___ TRECHO DO TEXTO ___

Diz a lenda que, nas ruas do Rio de Janeiro do século XIX, um mascate chamado Belchior vendia objetos e roupas usados. Imortalizado na obra Ideias do Canário, de Machado de Assis, o vendedor ambulante deu nome às lojas que até hoje vendem itens usados, os brechós

Apesar de muitas vezes ainda associados no imaginário popular como locais desorganizados, que vendem roupas e objetos de segunda mão, atualmente os brechós têm conquistado cada vez mais espaço dentro do cotidiano brasileiro. Lojas especializadas em artigos femininos, masculinos, infantis, vintages ou de festas têm recebido a aprovação dos consumidores. Elas ganham um novo significado de exclusividade e diversificação e se transformam no destino daqueles que procuram produtos que não são mais fabricados, assim como peças de marcas famosas por um preço mais acessível.

Segundo Tatiana Mouta, designer de moda que pesquisou sobre a história desses estabelecimentos e sobre os brechós da cidade de Fortaleza durante a sua graduação, um dos primeiros brechós que encontramos registros no Brasil é o Malé Lixo, aberto em Copacabana pela cantora Maysa em 1972, inaugurado por ela após suas visitas a esse tipo de estabelecimento em viagens à Europa.

Com que roupa eu vou?

___ DADOS EXTRAÍDOS ___

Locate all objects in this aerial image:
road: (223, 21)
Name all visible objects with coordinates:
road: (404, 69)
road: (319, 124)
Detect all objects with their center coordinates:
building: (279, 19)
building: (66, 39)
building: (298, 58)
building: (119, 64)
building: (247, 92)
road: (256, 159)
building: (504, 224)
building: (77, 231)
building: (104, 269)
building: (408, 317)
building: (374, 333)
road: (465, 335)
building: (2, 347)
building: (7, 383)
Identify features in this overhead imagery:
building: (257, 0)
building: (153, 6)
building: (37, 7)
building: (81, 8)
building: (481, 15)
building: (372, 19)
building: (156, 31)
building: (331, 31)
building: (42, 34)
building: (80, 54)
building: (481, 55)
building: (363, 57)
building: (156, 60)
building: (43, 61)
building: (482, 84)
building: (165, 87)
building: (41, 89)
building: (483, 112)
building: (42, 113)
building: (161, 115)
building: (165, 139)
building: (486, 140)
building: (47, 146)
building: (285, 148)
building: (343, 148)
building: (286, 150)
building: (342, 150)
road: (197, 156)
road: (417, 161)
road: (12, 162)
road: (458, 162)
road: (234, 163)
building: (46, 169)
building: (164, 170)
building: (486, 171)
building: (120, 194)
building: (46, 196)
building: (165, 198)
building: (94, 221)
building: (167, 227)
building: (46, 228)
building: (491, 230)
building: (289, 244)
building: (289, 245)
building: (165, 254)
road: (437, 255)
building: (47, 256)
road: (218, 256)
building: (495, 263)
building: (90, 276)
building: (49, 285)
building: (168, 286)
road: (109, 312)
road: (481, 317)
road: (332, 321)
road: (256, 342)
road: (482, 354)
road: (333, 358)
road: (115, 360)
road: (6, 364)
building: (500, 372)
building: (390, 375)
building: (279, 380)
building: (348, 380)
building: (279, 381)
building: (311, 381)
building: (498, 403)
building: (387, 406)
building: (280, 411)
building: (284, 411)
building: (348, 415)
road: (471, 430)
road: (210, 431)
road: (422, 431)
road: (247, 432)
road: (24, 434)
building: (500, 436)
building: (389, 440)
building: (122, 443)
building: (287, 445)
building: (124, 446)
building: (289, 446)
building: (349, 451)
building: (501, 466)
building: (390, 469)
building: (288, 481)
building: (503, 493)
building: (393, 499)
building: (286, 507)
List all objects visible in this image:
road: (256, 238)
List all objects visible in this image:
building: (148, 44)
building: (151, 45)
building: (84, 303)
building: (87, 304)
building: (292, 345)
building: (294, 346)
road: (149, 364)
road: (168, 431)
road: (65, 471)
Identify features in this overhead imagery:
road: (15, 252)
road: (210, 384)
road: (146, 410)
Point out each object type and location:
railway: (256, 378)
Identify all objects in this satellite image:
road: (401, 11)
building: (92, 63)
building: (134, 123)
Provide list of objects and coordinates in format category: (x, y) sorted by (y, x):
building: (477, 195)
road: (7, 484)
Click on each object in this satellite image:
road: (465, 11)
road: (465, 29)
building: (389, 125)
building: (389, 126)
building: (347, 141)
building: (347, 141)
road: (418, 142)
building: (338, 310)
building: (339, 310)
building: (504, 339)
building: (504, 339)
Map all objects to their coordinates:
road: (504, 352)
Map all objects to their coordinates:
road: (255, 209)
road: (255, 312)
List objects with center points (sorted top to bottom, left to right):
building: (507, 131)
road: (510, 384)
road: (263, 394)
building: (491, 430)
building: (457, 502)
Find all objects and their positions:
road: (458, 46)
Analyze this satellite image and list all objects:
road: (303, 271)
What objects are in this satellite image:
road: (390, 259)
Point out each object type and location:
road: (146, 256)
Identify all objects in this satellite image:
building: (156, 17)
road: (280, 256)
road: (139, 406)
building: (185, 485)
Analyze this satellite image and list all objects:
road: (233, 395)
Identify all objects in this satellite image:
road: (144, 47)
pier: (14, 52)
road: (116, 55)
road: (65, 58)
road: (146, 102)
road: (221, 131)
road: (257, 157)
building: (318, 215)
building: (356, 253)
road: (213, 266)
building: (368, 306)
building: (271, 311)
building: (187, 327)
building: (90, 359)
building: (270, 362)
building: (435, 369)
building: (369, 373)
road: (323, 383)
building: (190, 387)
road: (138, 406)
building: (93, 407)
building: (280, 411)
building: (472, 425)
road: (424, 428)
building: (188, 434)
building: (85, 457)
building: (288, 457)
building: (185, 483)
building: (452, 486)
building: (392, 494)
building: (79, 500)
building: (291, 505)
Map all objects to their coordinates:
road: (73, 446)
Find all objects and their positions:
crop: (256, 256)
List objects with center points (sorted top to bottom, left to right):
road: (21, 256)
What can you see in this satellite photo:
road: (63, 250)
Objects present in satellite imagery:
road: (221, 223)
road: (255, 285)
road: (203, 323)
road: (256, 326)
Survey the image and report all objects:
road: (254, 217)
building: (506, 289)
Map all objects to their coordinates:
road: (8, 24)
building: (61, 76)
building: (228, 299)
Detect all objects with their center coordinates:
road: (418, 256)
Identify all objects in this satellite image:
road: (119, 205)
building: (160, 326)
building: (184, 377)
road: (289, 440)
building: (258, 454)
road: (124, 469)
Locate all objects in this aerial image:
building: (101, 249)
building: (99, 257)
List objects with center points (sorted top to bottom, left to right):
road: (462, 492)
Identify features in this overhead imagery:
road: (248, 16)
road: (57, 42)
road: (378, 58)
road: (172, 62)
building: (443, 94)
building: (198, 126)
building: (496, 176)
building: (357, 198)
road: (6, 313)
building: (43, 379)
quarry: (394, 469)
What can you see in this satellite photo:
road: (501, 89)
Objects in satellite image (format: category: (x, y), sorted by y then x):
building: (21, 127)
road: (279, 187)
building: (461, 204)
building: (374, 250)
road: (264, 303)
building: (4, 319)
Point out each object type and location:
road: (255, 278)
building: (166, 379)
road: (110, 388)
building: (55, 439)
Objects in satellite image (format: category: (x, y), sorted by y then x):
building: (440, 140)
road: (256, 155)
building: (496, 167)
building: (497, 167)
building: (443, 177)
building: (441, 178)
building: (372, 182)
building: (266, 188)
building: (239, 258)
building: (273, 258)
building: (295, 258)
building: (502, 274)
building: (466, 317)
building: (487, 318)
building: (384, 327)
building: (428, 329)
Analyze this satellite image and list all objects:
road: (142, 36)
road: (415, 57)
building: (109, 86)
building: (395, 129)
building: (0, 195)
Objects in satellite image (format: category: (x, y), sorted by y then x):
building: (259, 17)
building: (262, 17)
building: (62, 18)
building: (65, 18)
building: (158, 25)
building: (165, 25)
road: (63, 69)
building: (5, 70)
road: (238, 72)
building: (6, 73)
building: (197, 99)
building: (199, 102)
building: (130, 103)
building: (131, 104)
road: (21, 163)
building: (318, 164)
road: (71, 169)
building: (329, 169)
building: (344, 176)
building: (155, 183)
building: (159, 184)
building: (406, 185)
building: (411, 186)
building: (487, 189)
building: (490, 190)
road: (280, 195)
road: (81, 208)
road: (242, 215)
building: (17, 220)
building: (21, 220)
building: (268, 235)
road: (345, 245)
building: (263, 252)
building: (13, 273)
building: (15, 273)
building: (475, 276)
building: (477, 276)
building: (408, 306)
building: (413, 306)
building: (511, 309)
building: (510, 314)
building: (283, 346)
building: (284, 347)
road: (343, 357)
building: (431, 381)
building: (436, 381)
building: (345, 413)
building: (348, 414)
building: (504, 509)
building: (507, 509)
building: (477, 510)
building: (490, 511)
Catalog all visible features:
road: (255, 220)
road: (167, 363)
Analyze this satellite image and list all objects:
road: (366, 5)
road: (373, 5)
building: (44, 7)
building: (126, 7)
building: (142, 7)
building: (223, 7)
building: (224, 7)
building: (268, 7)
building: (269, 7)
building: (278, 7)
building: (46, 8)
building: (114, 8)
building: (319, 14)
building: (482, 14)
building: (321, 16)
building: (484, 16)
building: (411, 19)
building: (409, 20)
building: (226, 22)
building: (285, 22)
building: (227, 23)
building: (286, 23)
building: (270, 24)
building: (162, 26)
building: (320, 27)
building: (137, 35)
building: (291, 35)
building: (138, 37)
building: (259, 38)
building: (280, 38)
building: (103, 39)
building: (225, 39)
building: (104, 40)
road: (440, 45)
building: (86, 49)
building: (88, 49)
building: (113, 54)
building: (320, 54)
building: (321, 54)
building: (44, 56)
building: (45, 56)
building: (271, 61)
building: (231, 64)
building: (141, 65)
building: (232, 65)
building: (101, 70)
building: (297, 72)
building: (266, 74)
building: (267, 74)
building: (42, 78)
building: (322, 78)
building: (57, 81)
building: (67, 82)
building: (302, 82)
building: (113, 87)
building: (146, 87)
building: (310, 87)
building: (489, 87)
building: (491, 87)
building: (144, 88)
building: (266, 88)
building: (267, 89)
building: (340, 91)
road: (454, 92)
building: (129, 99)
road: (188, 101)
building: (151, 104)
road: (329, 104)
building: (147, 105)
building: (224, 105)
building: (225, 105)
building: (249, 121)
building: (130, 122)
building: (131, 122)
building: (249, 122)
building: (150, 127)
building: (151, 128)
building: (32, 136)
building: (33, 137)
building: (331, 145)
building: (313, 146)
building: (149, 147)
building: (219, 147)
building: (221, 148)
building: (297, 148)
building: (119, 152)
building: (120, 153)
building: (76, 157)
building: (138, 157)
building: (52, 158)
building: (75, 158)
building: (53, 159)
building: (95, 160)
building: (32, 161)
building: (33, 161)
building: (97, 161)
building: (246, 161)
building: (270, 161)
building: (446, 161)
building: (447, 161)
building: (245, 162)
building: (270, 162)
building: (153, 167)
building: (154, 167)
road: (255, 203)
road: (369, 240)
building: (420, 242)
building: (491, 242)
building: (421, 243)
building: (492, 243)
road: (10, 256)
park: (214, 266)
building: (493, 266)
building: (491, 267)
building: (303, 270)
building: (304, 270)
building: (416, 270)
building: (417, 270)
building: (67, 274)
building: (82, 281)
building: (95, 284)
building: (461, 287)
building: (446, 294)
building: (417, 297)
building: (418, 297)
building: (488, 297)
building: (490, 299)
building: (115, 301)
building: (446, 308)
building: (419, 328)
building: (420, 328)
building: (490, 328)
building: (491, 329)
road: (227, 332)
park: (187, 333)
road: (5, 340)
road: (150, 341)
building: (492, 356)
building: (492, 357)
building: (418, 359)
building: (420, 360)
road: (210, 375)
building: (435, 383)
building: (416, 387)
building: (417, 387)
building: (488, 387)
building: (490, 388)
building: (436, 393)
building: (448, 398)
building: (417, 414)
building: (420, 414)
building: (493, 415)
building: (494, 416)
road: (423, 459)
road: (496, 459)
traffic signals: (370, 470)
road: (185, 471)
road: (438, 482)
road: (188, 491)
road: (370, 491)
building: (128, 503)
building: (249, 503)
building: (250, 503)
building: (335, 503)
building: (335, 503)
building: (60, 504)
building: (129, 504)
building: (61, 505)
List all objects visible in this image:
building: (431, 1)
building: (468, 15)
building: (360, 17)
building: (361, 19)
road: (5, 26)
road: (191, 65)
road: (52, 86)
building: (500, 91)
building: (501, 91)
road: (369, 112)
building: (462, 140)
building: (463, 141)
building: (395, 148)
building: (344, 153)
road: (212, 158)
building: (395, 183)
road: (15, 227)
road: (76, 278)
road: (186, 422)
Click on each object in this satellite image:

___

REQUISITOS DO EXERCÍCIO:
[1] Liste todas as especialidades de lojas de brechó que o texto sobre brechós menciona como aprovadas pelos consumidores.
[2] Reproduza palavra por palavra o trecho do texto sobre brechós que começa em "Segundo Tatiana Mouta, designer" e segue até "roupa eu vou?".
[3] Segundo o texto sobre brechós, em que bairro a cantora Maysa abriu o Malé Lixo?

SOLUÇÕES POR TAREFA:
[1] Artigos femininos, masculinos, infantis, vintages e de festas.

[2]
Segundo Tatiana Mouta, designer de moda que pesquisou sobre a história desses estabelecimentos e sobre os brechós da cidade de Fortaleza durante a sua graduação, um dos primeiros brechós que encontramos registros no Brasil é o Malé Lixo, aberto em Copacabana pela cantora Maysa em 1972, inaugurado por ela após suas visitas a esse tipo de estabelecimento em viagens à Europa.

Com que roupa eu vou?

[3] Em Copacabana.